One of the more challenging parts of RV living is dealing with humidity, both in the summer and winter. An area that’s easy to forget about, which is notorious for moisture and mold, is under the RV mattress. Keeping you’re the underside of your RV mattress dry is critical for preventing mold.
RV mattresses tend to be a hot spot for moisture. This issue is primarily due to the lack of airflow under the mattress. Since RV mattresses don’t typically have box springs, their heaviness can allow moisture to build up and trap it, causing wet mattress bottoms and mold growth.
Luckily, this problem can be easily remedied. To do so, you will need to focus on two key steps: 1) reduce humidity in your RV and 2) increase airflow under the mattress.
Reducing RV Humidity:
Humidity in RVs is a common problem. Whether you’re trying to keep your RV cool or warm, most owners will try to seal it up. Also, if RVs are your periodically, they don’t have constant climate control. So the easiest and foolproof way to reduce humidity is to use a dehumidifier.
There are many different options available at different sizes and price points. A larger dehumidifier is more costly and takes up more space, but it will do a much better job removing humidity from the air. However, smaller and more economical models are available and will work well. You may need to run a small unit longer and empty it more frequently.
Below are two great options for both a small and larger dehumidifier:
Increasing airflow under RV Mattress
Humidity under the bed can be challenging to handle, but you can easily accomplish it with a few simple steps.
First, allow your mattress to breathe. One way to accomplish this is the flip your mattress periodically, which will allow the bottom to air out and expel moisture. During the most humid times, it’s helpful to flip your mattress weekly.
The other technique to reduce moisture under your mattress is to install something to allow air to flow under the mattress. Several products are available to do this, or you can take the DIY route and save some money.
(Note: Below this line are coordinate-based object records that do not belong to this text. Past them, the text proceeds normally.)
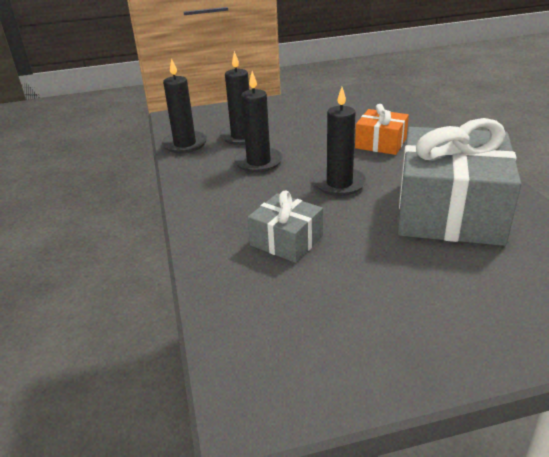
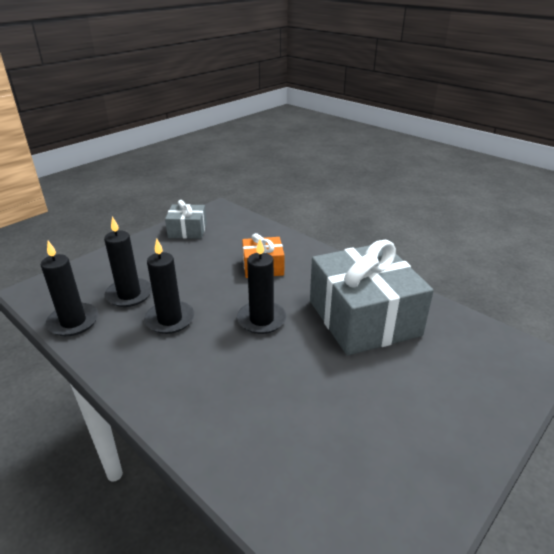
camera: 35 degrees left, 0 degrees up
(286, 241) = (264, 398): grey gift -> grey gift (187, 230)

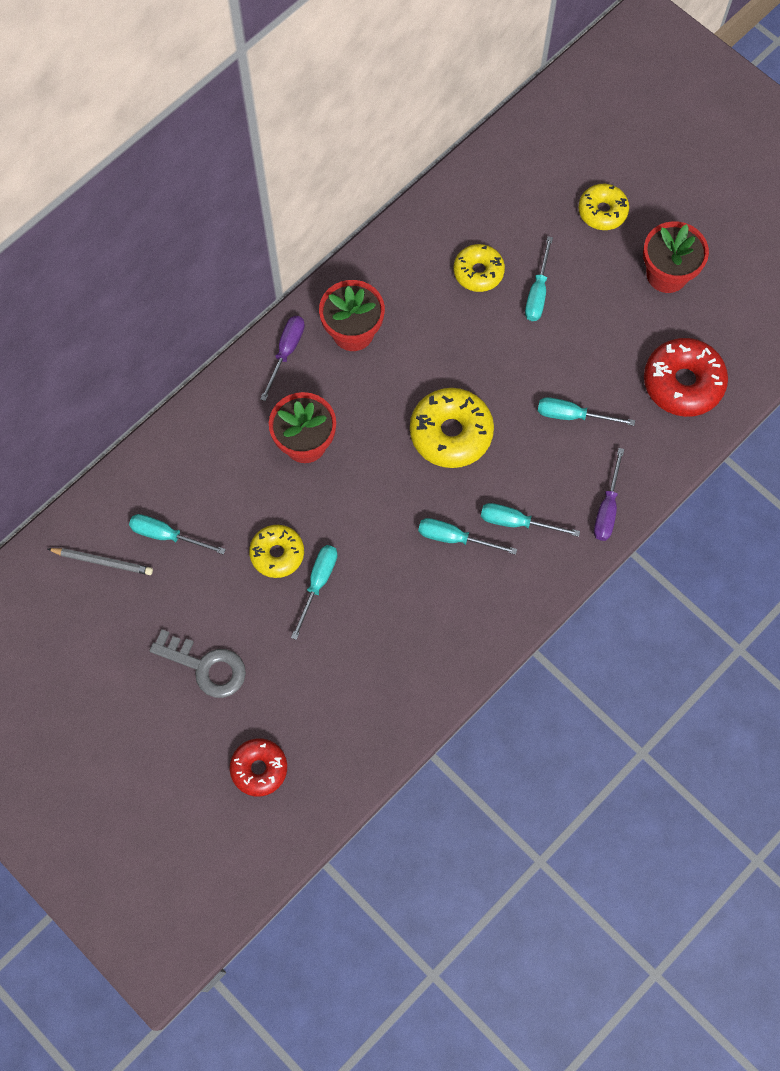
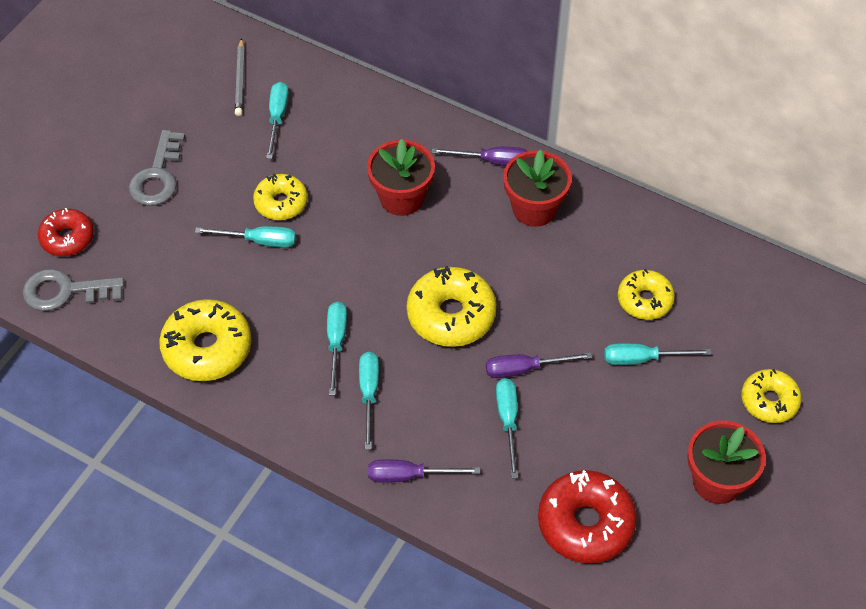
camera: 75 degrees right, 15 degrees down
(326, 779) = (65, 291): none -> grey key
(430, 654) = (207, 348): none -> yellow donut
(523, 388) = (524, 369): none -> purple screwdriver

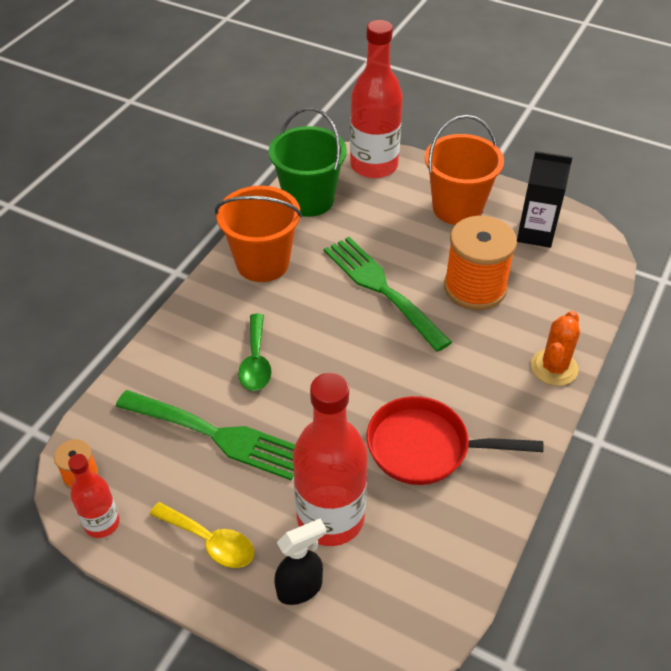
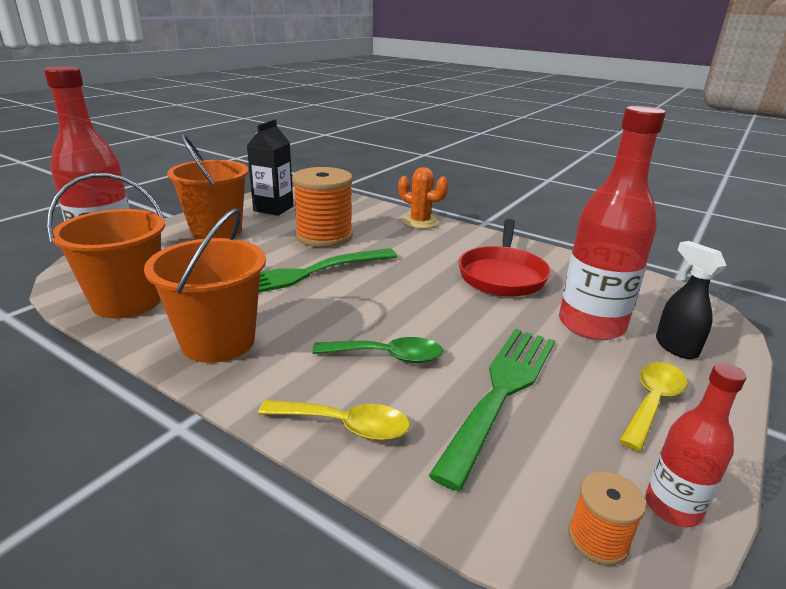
camera: 85 degrees left, 20 degrees down
(175, 347) = (345, 426): none -> yellow spoon
(309, 200) = (127, 301): green bucket -> orange bucket

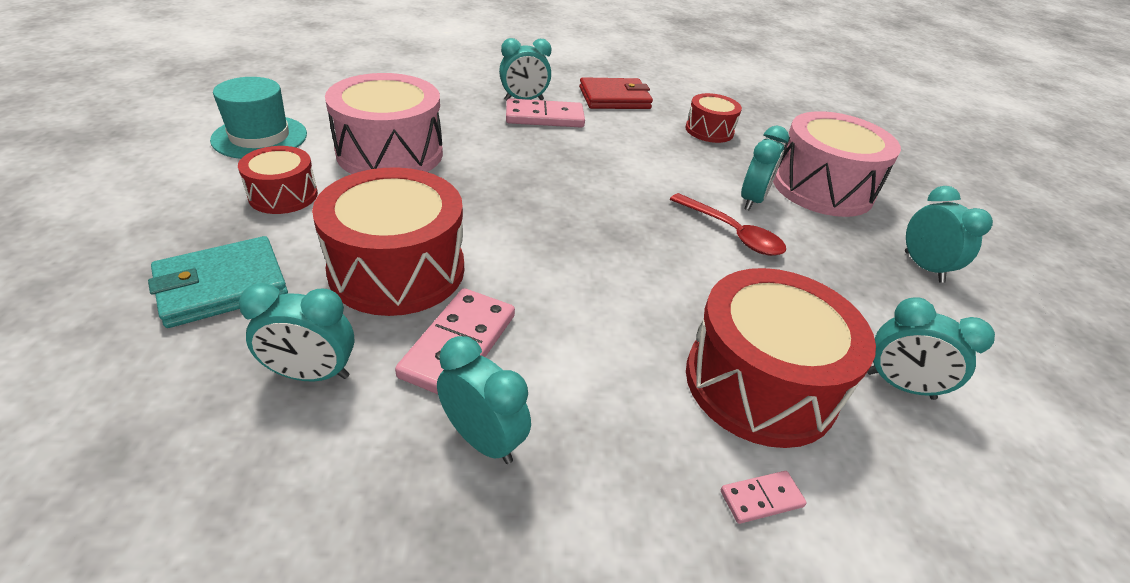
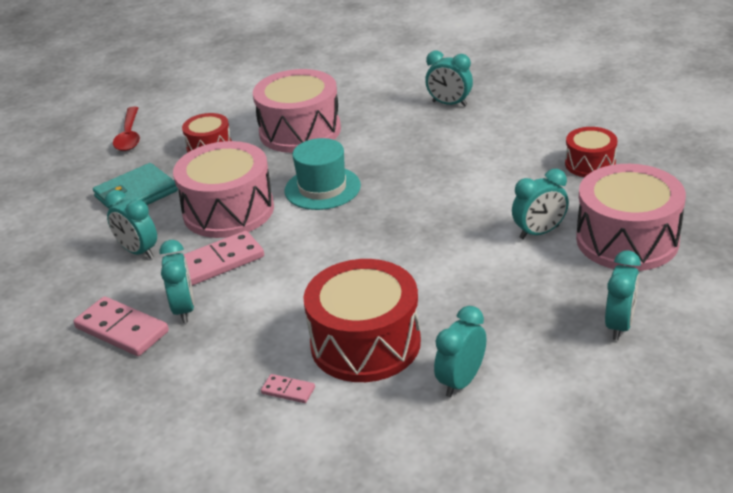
camera: 45 degrees right, 5 degrees down
(222, 286) = (136, 194): turquoise wallet -> turquoise wallet turned 45 degrees counterclockwise
(260, 137) = (230, 103): turquoise hat -> turquoise hat (322, 188)
(397, 269) = (228, 210): red drum -> pink drum
(544, 117) = (448, 123): pink domino -> pink domino (122, 330)
(614, 98) = (537, 115): red wallet -> none
(731, 233) = (482, 251): red spoon -> red spoon (129, 136)
(899, 385) = (461, 381): turquoise clock -> turquoise clock turned 60 degrees clockwise

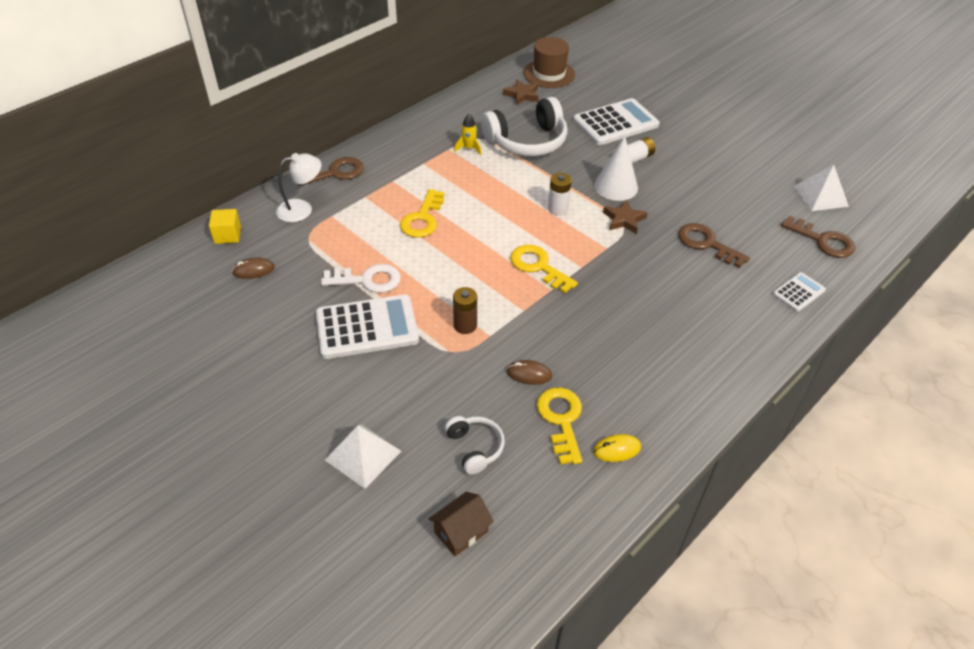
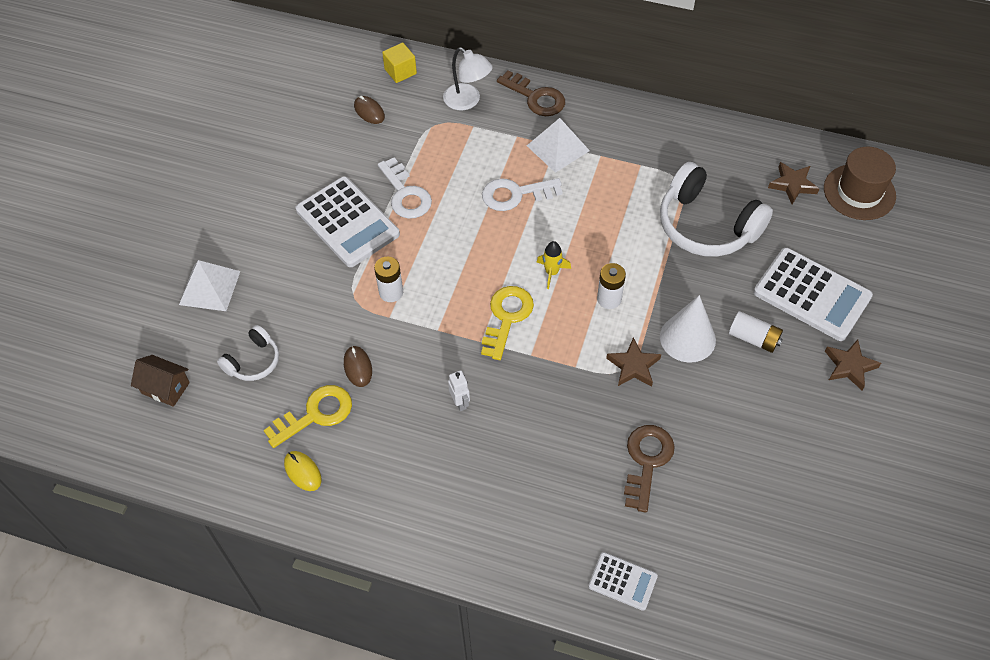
camera: 65 degrees right, 10 degrees up
(422, 219) = (515, 194): yellow key -> white key
(465, 325) = (391, 292): brown battery -> white battery
(469, 148) = (654, 181): yellow rocket -> yellow rocket (551, 272)
(602, 322) = (460, 402): none -> white robot
(679, 131) = (849, 366): none -> brown star
(820, 196) = (832, 565): white pyramid -> white pyramid (558, 148)
(823, 240) = (739, 588): brown key -> none

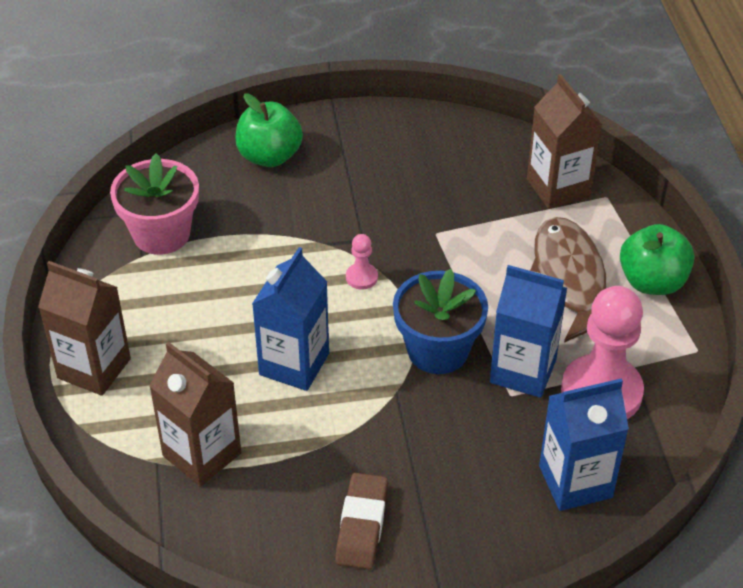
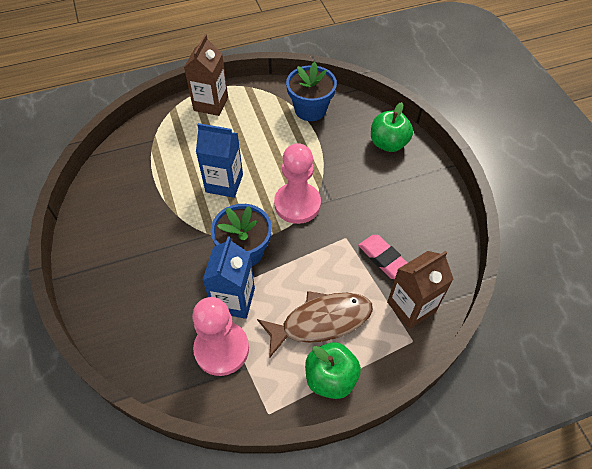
camera: 80 degrees right, 10 degrees up
(161, 234) = (310, 109): pink flower pot -> blue flower pot
(202, 454) = (159, 156): brown carton -> none
(361, 277) = (297, 204): pink pawn -> pink pawn, size x2.33
(362, 525) = (115, 231): brown eraser -> none
(479, 200) = (384, 259): none -> pink eraser
(575, 482) = (147, 338): blue carton -> none

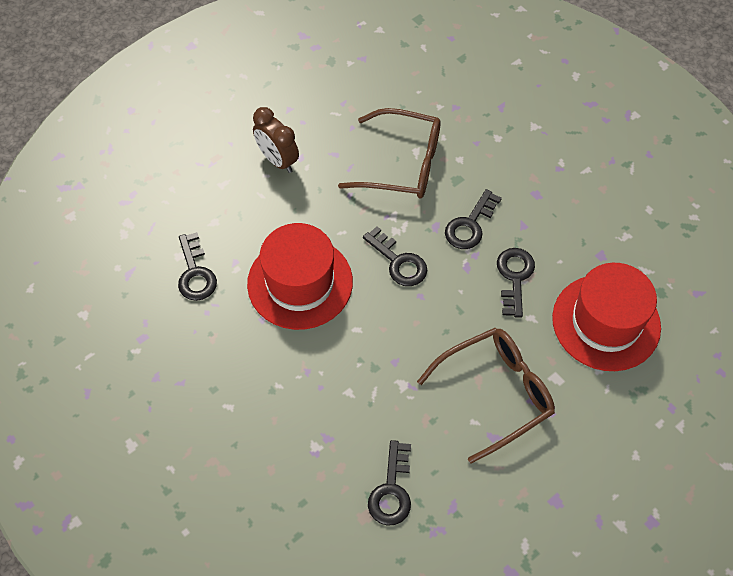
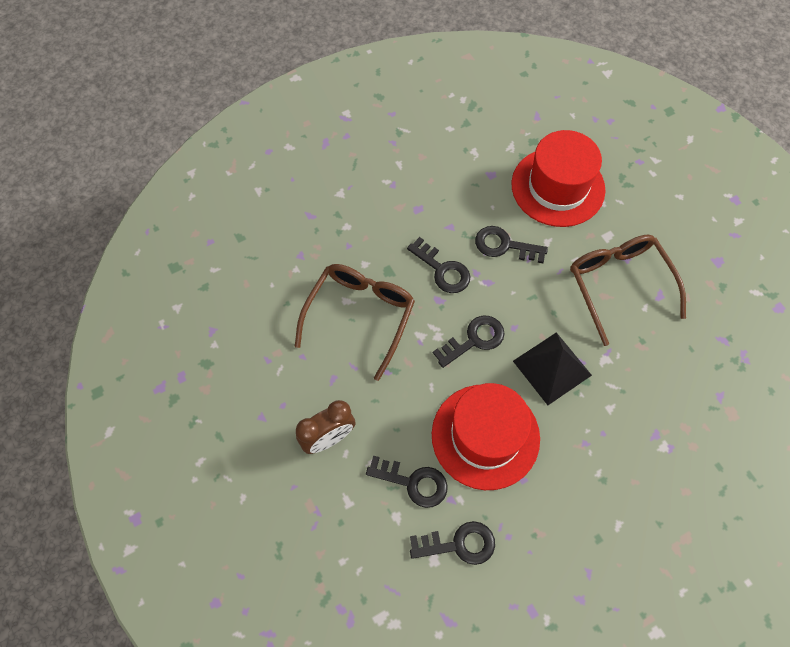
camera: 80 degrees left, 5 degrees up
(382, 334) = (552, 368): none -> black pyramid
(391, 490) = (708, 387): black key -> black key (413, 482)

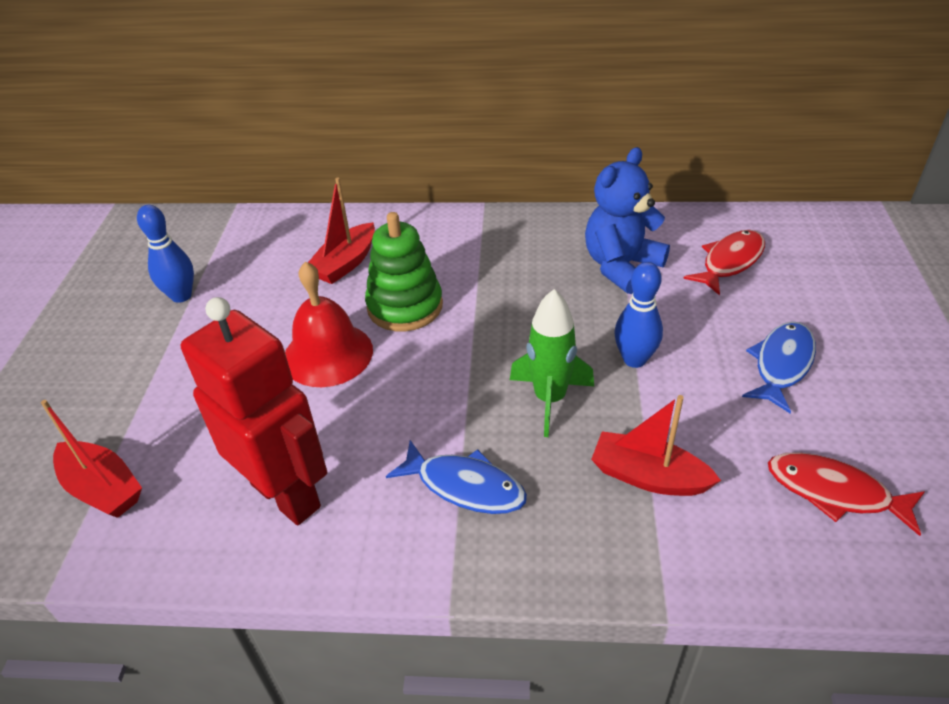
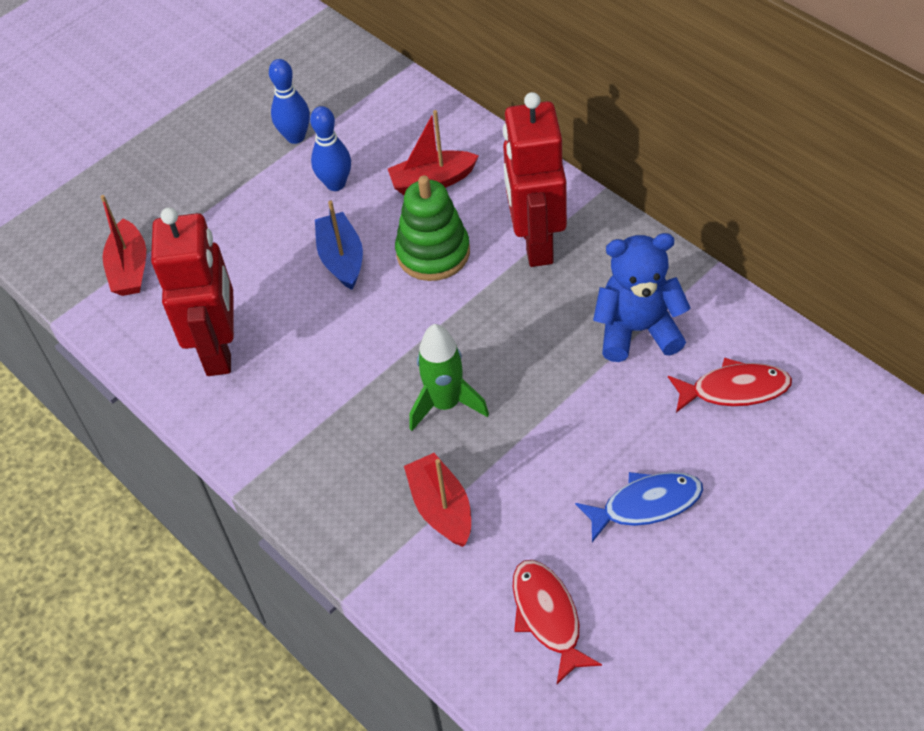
camera: 45 degrees right, 10 degrees up
(328, 354) = (341, 259): red bell -> blue boat
(465, 486) = (323, 424): blue fish -> none
(479, 258) = (536, 243): none -> red robot
(634, 359) = (542, 418): blue bowling pin -> blue bowling pin (335, 184)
Below are some excellent options:
If you want a simple solution that doesn’t require additional work on your end, you can purchase an underlayment for your mattress that will provide for air to follow under it. The Den-Flo Mattress Underlay comes pre-sized for all different mattress sizes.
The pad is made from spun polyethylene that provides a woven layer of fibers, allowing airflow to make its way under the mattress. It comes in both king, queen, and twin sizes. If you have a full-sized RV mattress, you will need to order a queen and cut it to size, which you can easily do with a pair of scissors.
12 Pack Modular Interlocking Cushion
Another less expensive options are to use modular interlocking cushions. These cushions come in a pack of 11.5″ x11.5″ squares. If you’ve even been to a pool or wet area that has rubber mats (the ones that hurt your feet), these are the same thing. They’re made out of flexible rubber and connect with interlocking edges. While you wouldn’t want to sleep directly on these, they won’t be noticeable under your RV mattress.
Many RVers use these tiles by placing them under the mattress. The open spaces inside them allow for airflow and do an excellent job at keeping your mattress dry. For most RV mattresses, you’ll likely need two packs to cover the entire mattress underside. However, they’re relatively inexpensive, making for an affordable solution to RV mattress moisture.
Build a wooden platform
This technique is probably the least expensive (unless lumber prices skyrocket again). However, it may not be the most comfortable unless you also have a nice mattress pad. To do this, use some 1×2 (furring strips) pieces of lumber cut to the length and width of the mattress. Start by laying out the length-sized pieces about 4 inches apart across the entire width of the bed frame. Then, if you want, you can secure these to the wooden platform that the mattress sits on with small nails. Doing so will save you time rearranging them when you flip your mattress.
Next, repeat the process with the same size boards running width-wise across the length of the bed. You are essentially making a grid pattern under your mattress. You can increase the space between boards if you want, but the more significant the distance, the more mattress sag you’ll get, making the mattress less comfortable. For a standard queen-sized mattress, with strips spaced four inches apart, you’ll roughly need 28 1x2x8 boats, costing around $50.